>> Start Records to use
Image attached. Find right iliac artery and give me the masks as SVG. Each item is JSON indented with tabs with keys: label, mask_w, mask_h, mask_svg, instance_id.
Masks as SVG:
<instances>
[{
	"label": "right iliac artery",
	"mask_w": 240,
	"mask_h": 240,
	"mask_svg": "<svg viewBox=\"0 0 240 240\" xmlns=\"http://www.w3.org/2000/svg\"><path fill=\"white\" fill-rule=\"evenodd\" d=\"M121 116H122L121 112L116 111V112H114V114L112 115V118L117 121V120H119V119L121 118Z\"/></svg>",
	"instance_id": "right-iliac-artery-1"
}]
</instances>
>> End Records to use
>> Start Records to use
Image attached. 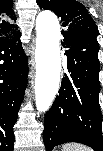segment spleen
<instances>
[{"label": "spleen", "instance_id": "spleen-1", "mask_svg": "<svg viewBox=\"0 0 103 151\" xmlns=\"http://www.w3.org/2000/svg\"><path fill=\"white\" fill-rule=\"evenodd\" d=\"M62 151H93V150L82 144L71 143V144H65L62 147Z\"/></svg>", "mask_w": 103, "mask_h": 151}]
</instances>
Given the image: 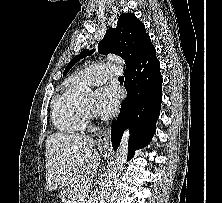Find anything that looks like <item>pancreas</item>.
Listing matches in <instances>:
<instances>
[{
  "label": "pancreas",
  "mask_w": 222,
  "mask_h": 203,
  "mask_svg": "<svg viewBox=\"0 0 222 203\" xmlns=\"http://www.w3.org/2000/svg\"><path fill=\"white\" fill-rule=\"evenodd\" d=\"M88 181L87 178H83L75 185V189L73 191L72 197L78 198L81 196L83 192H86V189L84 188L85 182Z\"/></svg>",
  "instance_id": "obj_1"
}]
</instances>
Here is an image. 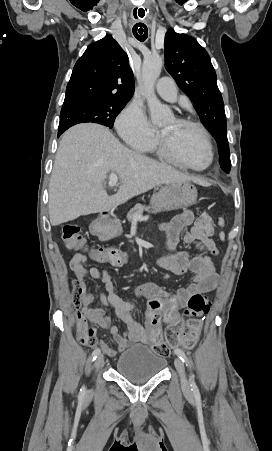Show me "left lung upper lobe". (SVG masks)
>> End Records to use
- **Goal of the exercise**: Report how many lines in the entries above contain the string "label", with case counting. Give only the number.

- **Problem solution**: 4